▶ **Exercise**
Please answer these questions from the forum thread about the lagoon video:
(a) Which link does Dillusion post after the "Try this:" line?
(b) Which device won't let cutrunner watch the video?
(c) In which city does JaxLaxFish wish there were a fishery for baby tarpon?

Text START

# My first video! Juveniles on the lagoon



## anytide (Jul 30, 2009)

bravo


----------



## HaMm3r (Dec 11, 2006)

I like it! Thanks for putting that together


----------



## JaxLaxFish (Aug 23, 2010)

great band, I wish we had a fishery for those baby tarpon in Jacksonville


----------



## cutrunner (Jun 8, 2010)

Nothings showing up, no link or anything


----------



## Dillusion (May 21, 2012)

> Nothings showing up, no link or anything


Works for me?

Try this:

https://vimeo.com/55274004


----------



## tom_in_orl (Dec 9, 2006)

Sweet video. Thanks for sharing.

So what is skinnyskiff.com?


----------



## cutrunner (Jun 8, 2010)

Link worked but ipad wont let me watch it. I hate this thing.. I only get to watch 1/2 the videos everyone posts..


----------



## AfterHours2 (Aug 2, 2010)

> Sweet video. Thanks for sharing.
> 
> So what is skinnyskiff.com?


Its a sweet site dedicated to shallow skiffs. Also has good reviews on just about anything fishing related. Oh and did I mention, 100% pop up free forums


----------



## Megalops (Oct 23, 2011)

Awesome video!!


----------



## Dillusion (May 21, 2012)

> Sweet video. Thanks for sharing.
> 
> So what is skinnyskiff.com?


A website which is constantly updated pertaining to skiffs and flats fishing.



> Link worked but ipad wont let me watch it. I hate this thing.. I only get to watch 1/2 the videos everyone posts..


It should have worked...works in my ipad just fine lol


----------

Text END
Dataset content START

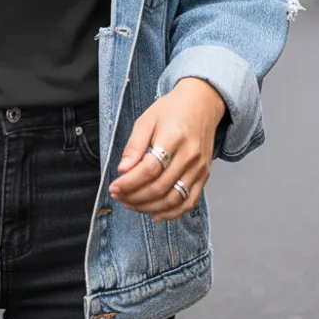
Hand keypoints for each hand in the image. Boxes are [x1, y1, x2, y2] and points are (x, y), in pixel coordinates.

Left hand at [108, 77, 225, 221]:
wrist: (202, 104)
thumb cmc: (171, 110)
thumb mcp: (147, 119)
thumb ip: (135, 145)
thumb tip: (123, 170)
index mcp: (174, 137)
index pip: (150, 169)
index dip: (130, 182)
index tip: (114, 187)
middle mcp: (190, 155)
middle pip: (160, 187)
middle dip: (135, 196)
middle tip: (118, 196)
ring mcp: (199, 168)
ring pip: (173, 199)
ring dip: (149, 207)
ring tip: (130, 204)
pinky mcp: (204, 176)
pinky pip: (189, 202)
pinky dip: (171, 213)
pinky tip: (154, 214)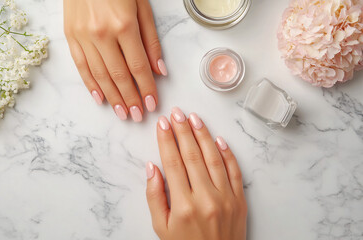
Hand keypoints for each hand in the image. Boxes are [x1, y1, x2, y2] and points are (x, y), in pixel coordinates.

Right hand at [64, 0, 166, 121]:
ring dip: (113, 97)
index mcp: (123, 26)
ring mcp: (83, 36)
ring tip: (123, 113)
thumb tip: (159, 71)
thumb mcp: (142, 7)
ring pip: (99, 75)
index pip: (138, 67)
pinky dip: (90, 85)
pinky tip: (100, 99)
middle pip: (119, 76)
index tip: (152, 104)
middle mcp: (101, 34)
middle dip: (131, 99)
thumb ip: (151, 40)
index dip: (146, 88)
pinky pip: (81, 66)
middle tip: (138, 116)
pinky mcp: (70, 36)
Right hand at [146, 107, 246, 239]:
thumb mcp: (161, 227)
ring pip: (213, 158)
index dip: (166, 140)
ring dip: (203, 135)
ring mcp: (226, 198)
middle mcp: (206, 198)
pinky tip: (218, 139)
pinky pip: (234, 171)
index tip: (162, 124)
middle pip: (192, 155)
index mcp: (183, 205)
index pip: (173, 163)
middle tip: (176, 113)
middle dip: (182, 131)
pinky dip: (227, 153)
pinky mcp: (240, 200)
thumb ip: (155, 196)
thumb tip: (152, 167)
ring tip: (194, 119)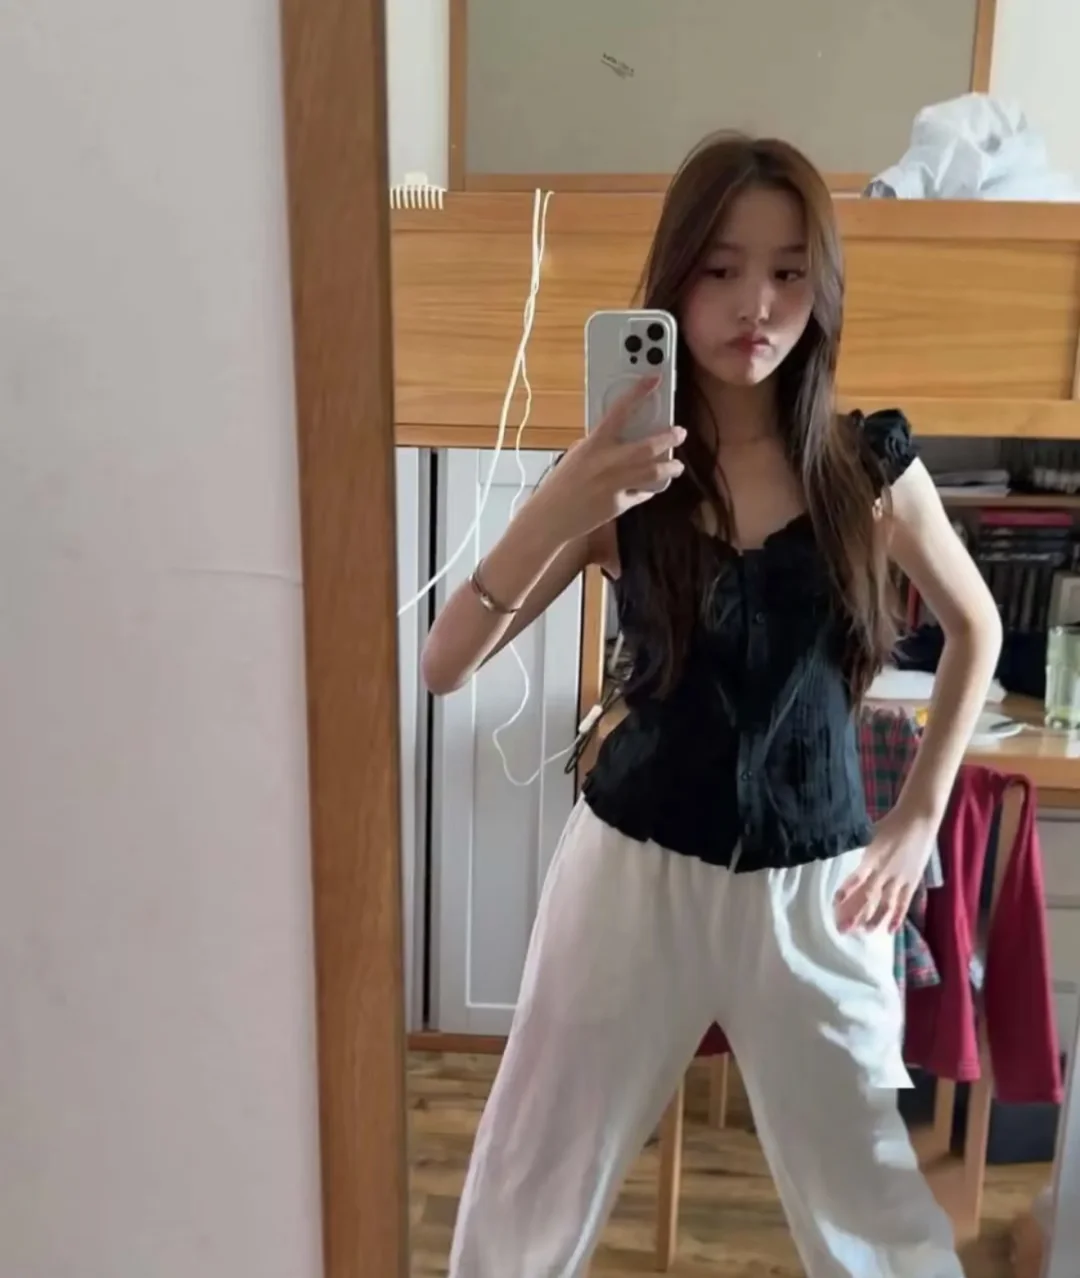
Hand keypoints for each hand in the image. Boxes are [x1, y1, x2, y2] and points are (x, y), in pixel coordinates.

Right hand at [533, 376, 685, 541]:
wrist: (550, 517)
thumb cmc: (560, 485)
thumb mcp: (576, 455)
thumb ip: (598, 445)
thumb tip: (619, 437)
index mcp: (594, 445)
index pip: (619, 411)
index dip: (638, 392)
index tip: (654, 379)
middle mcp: (607, 463)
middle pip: (648, 447)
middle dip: (669, 438)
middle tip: (679, 433)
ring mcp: (615, 484)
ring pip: (654, 473)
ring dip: (670, 468)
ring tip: (677, 465)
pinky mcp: (619, 504)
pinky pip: (641, 493)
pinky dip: (647, 488)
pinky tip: (650, 487)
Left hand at [833, 806, 937, 933]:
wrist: (919, 818)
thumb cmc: (890, 823)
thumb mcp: (868, 833)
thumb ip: (857, 848)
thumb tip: (836, 856)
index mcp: (872, 855)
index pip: (857, 877)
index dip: (846, 890)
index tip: (835, 903)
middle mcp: (885, 869)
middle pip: (869, 895)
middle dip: (856, 913)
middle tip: (844, 929)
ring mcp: (900, 877)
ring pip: (886, 903)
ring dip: (875, 918)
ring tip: (865, 932)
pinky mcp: (912, 880)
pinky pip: (904, 901)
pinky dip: (897, 916)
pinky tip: (891, 930)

Dataset content END

▶ **Answer below**
(a) https://vimeo.com/55274004
(b) An iPad
(c) Jacksonville